Türkiye Her Zaman Coşku Ve Enerjisiyle Başarıya Ulaşan Bir Ülke Oldu, Ancak Fatih Terim’İn Öğrencileri Bu Kez Yürekten Çok Akılla Hedefe Ulaştı… Sıra Sihrimizi Fransa’da Göstermekte…
BAZEN İNSAN çok içinde olduğu işleri doğru değerlendiremez ya da tartamaz, üçüncü bir göz büyük resmi daha iyi görüp size daha iyi bir analiz sunabilir. O anı yaşamak doğru analiz için yeterli değildir. Türk futboluyla kariyeri boyunca haşır neşir olmuş, Euro 2012 öncesi Türkiye Milli Takımı’nı çalıştırmış olan Guus Hiddink de aslında bizim hayatımız boyunca içinde olduğumuz ama doğrudan yaşadığımız için kanıksadığımız bir alışkanlığımızı şıp diye teşhis edivermişti. En basit maçlarda dahi zorlanan takım, Mart 2011’de Avusturya’yı 2-0 yenip play-off biletini kolayladığında Hiddink, öğrencilerini değerlendirirken şu sözleri kullanmıştı: “Bu biraz Türk usulü oldu, Türk yolu böyle.” Hollandalının söylediği aslında bizim takım sporlarındaki eleme yolculuklarımızın özetiydi. Atalarımızın “Yumurta kapıya dayanınca” dediği, zora, hatta en zora düşünce zihinsel bir toparlanma yaşayan, bu anlarla mutlu olan sporcular…
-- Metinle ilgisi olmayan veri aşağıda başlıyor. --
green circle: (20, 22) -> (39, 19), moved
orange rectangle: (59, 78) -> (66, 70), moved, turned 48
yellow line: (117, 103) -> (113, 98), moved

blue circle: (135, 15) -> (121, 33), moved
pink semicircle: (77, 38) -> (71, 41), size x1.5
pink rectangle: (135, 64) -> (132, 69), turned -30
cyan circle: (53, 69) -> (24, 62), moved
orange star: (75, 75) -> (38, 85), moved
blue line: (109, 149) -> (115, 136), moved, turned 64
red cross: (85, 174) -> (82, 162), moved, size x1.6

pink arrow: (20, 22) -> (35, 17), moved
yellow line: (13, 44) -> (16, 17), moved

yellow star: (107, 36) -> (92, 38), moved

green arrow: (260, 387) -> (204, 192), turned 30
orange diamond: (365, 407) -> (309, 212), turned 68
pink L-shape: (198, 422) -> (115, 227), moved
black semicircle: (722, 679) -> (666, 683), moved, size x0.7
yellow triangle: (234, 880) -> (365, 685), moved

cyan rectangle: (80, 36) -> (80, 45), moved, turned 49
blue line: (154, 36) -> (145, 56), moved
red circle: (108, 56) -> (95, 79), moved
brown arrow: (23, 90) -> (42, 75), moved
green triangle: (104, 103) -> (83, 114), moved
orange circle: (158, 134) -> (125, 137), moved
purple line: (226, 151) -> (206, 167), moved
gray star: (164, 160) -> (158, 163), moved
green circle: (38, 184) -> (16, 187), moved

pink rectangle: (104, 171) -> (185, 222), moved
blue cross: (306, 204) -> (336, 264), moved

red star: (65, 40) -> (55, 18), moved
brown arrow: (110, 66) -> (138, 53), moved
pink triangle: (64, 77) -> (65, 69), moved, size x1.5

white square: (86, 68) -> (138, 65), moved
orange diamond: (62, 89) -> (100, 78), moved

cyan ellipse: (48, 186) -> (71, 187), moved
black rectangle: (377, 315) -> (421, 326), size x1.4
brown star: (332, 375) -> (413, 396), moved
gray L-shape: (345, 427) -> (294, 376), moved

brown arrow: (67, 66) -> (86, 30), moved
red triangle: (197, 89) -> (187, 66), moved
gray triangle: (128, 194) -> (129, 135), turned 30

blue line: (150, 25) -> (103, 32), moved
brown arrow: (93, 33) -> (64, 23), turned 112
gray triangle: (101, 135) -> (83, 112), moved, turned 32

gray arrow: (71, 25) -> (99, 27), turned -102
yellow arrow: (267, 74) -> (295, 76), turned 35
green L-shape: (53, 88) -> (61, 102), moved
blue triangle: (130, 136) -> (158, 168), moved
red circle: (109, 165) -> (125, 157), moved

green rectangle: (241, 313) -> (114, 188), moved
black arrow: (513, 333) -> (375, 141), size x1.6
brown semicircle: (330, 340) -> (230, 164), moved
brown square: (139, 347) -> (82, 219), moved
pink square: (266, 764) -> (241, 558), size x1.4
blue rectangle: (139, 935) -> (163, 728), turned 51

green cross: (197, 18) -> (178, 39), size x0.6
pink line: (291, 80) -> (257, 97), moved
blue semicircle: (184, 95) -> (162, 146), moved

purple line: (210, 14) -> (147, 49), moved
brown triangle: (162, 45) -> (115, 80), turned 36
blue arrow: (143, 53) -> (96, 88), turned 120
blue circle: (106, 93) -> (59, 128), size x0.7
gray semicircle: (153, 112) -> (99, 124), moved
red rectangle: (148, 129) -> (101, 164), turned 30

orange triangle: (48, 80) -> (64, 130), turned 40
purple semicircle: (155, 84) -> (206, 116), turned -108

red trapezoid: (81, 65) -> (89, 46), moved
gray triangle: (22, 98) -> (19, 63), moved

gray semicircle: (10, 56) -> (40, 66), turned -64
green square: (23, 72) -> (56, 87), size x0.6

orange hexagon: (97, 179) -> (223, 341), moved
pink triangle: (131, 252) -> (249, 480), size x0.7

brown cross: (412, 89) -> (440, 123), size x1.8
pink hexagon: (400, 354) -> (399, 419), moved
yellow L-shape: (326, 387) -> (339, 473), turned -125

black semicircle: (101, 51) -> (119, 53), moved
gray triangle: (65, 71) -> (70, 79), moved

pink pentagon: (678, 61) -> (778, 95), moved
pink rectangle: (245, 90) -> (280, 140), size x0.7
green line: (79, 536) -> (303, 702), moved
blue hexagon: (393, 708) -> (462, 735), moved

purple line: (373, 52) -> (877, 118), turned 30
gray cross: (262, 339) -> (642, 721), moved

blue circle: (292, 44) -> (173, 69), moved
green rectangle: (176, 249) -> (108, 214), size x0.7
Bu mantaliteyi biz elemelerin ilk yarısında gördük. Bazen böyle sürprizler olur ama İzlanda maçı hariç iyi oynadığımız mücadelelerin toplamında ilk 5 maçta 5 puan alabilmek bizler için beklenmedik bir sonuçtu. Euro 2008’de yarı final gören, şimdinin Dünya Kupası şampiyonu Almanya’nın iskeletine karşı başa baş top oynayan bir ülkenin bu kadar uzun süre büyük turnuvalardan uzak kalmaması gerekliydi. Bir şeyler yapılmalıydı ve yapılacaktı. Çünkü Hiddink’in söylediği gibi ‘bizim usül’ bunu gerektirirdi, en zor anlar için yaşamak ve bu anlarda zoru başarabilmek… Fakat Euro 2008’deki masalı yazan, Avrupalı herkesin turnuvanın en sempatik takımı olarak tanımladığı Türkiye’nin karakterinin de bir parçası aynı zamanda.